The research team created a multimodal 3D common coordinate framework of the mouse brain across seven developmental timepoints — four points of time during the embryonic period and three periods during the immediate postnatal phase. Using MRI, they captured images of the brain’s overall form and structure. They then employed light sheet fluorescence microscopy, an imaging technique that enables visualization of the whole brain at a single-cell resolution. These high-resolution images were then matched to the shape of the MRI templates of the brain to create the 3D map. The team pooled samples from both male and female mice.

Creation of the 3D Brain Atlas

To demonstrate how the atlas can be used to analyze different datasets and track how individual cell types emerge in the developing brain, the team focused on GABAergic neurons, which are nerve cells that play a key communication role in the brain. This cell type has been implicated in schizophrenia, autism and other neurological disorders.

While scientists have studied GABAergic neurons in the outermost region of the brain called the cortex, not much is known about how these cells arise in the whole brain during development, according to the researchers. Understanding how these clusters of cells develop under normal conditions may be key to assessing what happens when something goes awry.

To facilitate collaboration and further advancement in neuroscience research, the team created an interactive web-based version that is publicly available and free. The aim is to significantly lower technical barriers for researchers around the world to access this resource.

“This provides a roadmap that can integrate a lot of different data — genomic, neuroimaging, microscopy, and more — into the same data infrastructure. It will drive the next evolution of brain research driven by machine learning and artificial intelligence,” Kim said.

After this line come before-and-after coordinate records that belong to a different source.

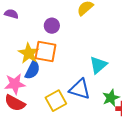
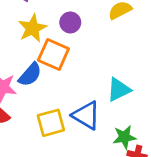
yellow star: (29, 53) -> (32, 28), moved

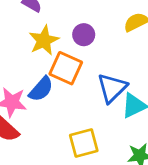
blue triangle: (86, 115) -> (112, 88), moved, turned 44
yellow square: (51, 123) -> (84, 143), moved

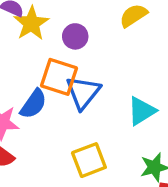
yellow star: (44, 40) -> (31, 23), moved
blue triangle: (112, 88) -> (83, 93), moved

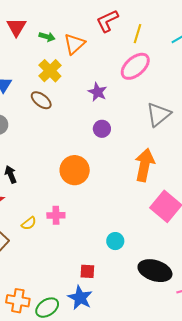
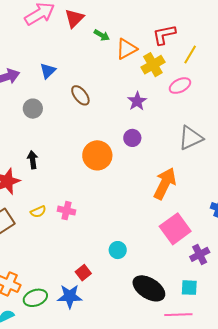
pink ellipse: (135, 66) -> (180, 86), size x0.7
yellow cross: (50, 71) -> (153, 65), moved
orange circle: (75, 170) -> (97, 155), moved
red square: (87, 271) -> (83, 273), turned 35
blue star: (80, 298) -> (70, 296), turned 30

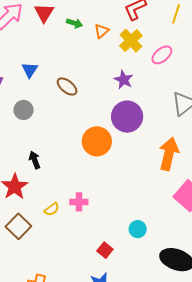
orange triangle: (126, 49) -> (102, 31), size x0.7
yellow line: (190, 54) -> (176, 14), moved
purple circle: (132, 138) -> (127, 117), size x1.8
red square: (83, 273) -> (105, 250), moved

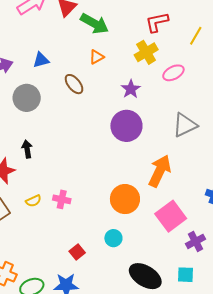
green arrow: (74, 23) -> (94, 24), size x1.8
orange triangle: (102, 31) -> (97, 57), moved
blue triangle: (30, 70) -> (41, 60), turned 30
gray circle: (24, 110) -> (27, 98), size x1.4
orange circle: (97, 141) -> (125, 199), moved

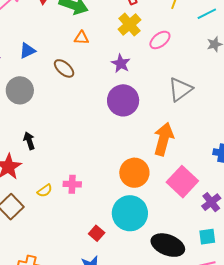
orange triangle: (97, 57) -> (81, 38), turned 42
cyan circle: (113, 238) -> (130, 213), size x2.0

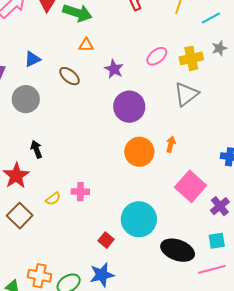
yellow cross: (129, 25) -> (191, 58), moved, turned 30
pink ellipse: (160, 40) -> (157, 56), moved
purple star: (121, 63) -> (114, 69), moved
orange arrow: (164, 139) -> (171, 144), size x0.5
orange circle: (134, 173) -> (139, 152), moved

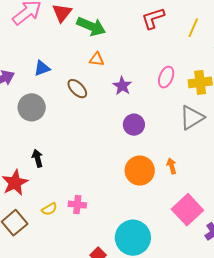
pink ellipse: (157, 56) -> (166, 77), turned -35
purple circle: (129, 107) -> (134, 125), size x0.7
orange arrow: (171, 144) -> (172, 166), turned -35

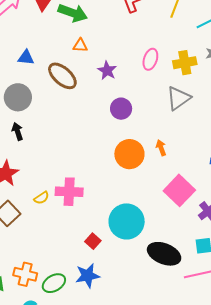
blue triangle: (42, 68) -> (26, 58), turned 30
brown ellipse: (77, 89) -> (62, 76), size x1.4
black arrow: (37, 158) -> (17, 131), moved
pink cross: (77, 205) -> (69, 192), size x1.5

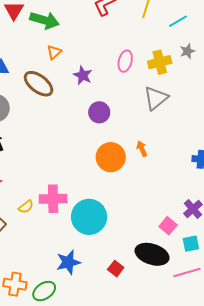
orange triangle: (80, 45) -> (54, 52), turned -42
pink square: (179, 190) -> (168, 226), moved, size x0.6
cyan circle: (127, 221) -> (89, 217), moved
red square: (93, 241) -> (116, 269), moved
blue star: (87, 276) -> (68, 262), moved

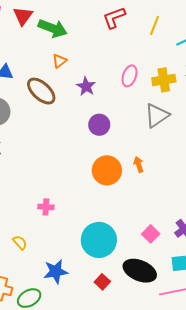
pink cross: (53, 199) -> (46, 207), size x0.6
yellow semicircle: (26, 207) -> (20, 242), moved, turned -98
cyan circle: (89, 217) -> (99, 240), moved
pink square: (168, 226) -> (151, 234), moved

Reference: “Developmental mouse brain common coordinate framework” by Fae N. Kronman, Josephine K. Liwang, Rebecca Betty, Daniel J. Vanselow, Yuan-Ting Wu, Nicholas J. Tustison, Ashwin Bhandiwad, Steffy B. Manjila, Jennifer A. Minteer, Donghui Shin, Choong Heon Lee, Rohan Patil, Jeffrey T. Duda, Jian Xue, Yingxi Lin, Keith C. Cheng, Luis Puelles, James C. Gee, Jiangyang Zhang, Lydia Ng and Yongsoo Kim, 21 October 2024, Nature Communications.
DOI: 10.1038/s41467-024-53254-w

Other Penn State College of Medicine authors on the paper include: Fae Kronman, joint degree student in the MD/PhD Medical Scientist Training Program; Josephine Liwang, doctoral student; Rebecca Betty, research technologist; Daniel Vanselow, research project manager; Steffy Manjila, postdoctoral scholar; Jennifer Minteer, research technologist; Donghui Shin, research technologist; Rohan Patil, student; and Keith Cheng, distinguished professor, department of pathology.

Nicholas Tustison at the University of Virginia School of Medicine; Ashwin Bhandiwad and Lydia Ng at the Allen Institute for Brain Science; Choong Heon Lee and Jiangyang Zhang at the NYU Grossman School of Medicine; Jeffrey Duda and James Gee at the University of Pennsylvania; Jian Xue and Yingxi Lin at the University of Texas Southwestern Medical Center; Luis Puelles at the Universidad de Murcia; and Yuan-Ting Wu, who was previously research scientist at Penn State and currently project scientist at Cedars-Sinai Medical Center, also contributed to the paper.

The National Institutes of Health’s grants RF1MH12460501 from the Brain Research through Advancing Innovative Neurotechnologies (BRAIN) Initiative, R01NS108407, R01MH116176 and R01EB031722 supported this work.